Physicians worry about the influenza virus because unlike the “stomach flu” which can be miserable and inconvenient, influenza can be deadly. Young children, older adults, those with chronic lung and heart disease among other groups have a high risk of hospitalization and death from the flu. And this is nothing to take lightly. I have had patients leave my office in an ambulance, ultimately to die from the flu at the hospital. Influenza can cause respiratory arrest in infants.
In fact, children under two have the highest risk of death if infected with influenza. Influenza encephalitis can also ravage through a child’s brain, leaving them brain damaged and nonverbal, as it did for one of my patients.

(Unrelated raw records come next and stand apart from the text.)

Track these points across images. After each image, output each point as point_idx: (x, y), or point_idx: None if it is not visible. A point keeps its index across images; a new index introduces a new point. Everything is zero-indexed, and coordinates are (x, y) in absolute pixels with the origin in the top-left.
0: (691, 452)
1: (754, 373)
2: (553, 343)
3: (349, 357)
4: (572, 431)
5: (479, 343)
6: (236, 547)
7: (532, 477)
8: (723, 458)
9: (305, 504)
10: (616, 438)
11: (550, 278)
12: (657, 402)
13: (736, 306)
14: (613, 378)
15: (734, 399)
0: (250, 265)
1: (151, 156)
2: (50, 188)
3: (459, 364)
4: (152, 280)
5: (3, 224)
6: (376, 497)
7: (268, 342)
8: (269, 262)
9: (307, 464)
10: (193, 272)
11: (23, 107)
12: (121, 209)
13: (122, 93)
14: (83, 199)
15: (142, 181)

As part of our training, we learn to stay calm in the face of medical calamity. Not much alarms this physician mother, especially my own children being sick. In my private practice, we have had a few patients walk in with chest pain and when the EKG shows a heart attack, we calmly care for them until the ambulance arrives.
But when the flu invaded my own own household, it sent shivers up my spine.
Last winter, my then healthy 7-year-old came down with influenza. I started to feel my own chest clench while listening to my febrile son complain a few days into his illness that it hurt his chest to breathe. I know all too well the killer that is influenza. In 2009, the year I was pregnant with him, we had an epidemic of swine flu, or the H1N1 variant of the influenza A virus. There were two children who died locally of post-influenza-related bacterial infections, a known complication.
Like the CDC, the New York State Department of Health releases weekly updates on disease activity during flu season. At the bottom of the report, there is a graph that I find devastating to view. In fact, I usually hold my breath while scrolling to that section, hoping not to find a little green bar added to the graph, depicting a child who died of the flu in New York State. Each year, it is a handful of children but usually there is someone from our local county.
It is important to note that 80-90 percent of children who died from the flu in recent years are not vaccinated, so if your child has not yet received the vaccine, please do so.
Sadly, this last week we had the first pediatric death reported in New York State. It is gut wrenching to see children’s lives represented as green rectangles on a graph and I look forward to the season we leave this graph blank.
Lauren M. Kuwik, M.D., is a physician with O'Connor Medical Group in Orchard Park.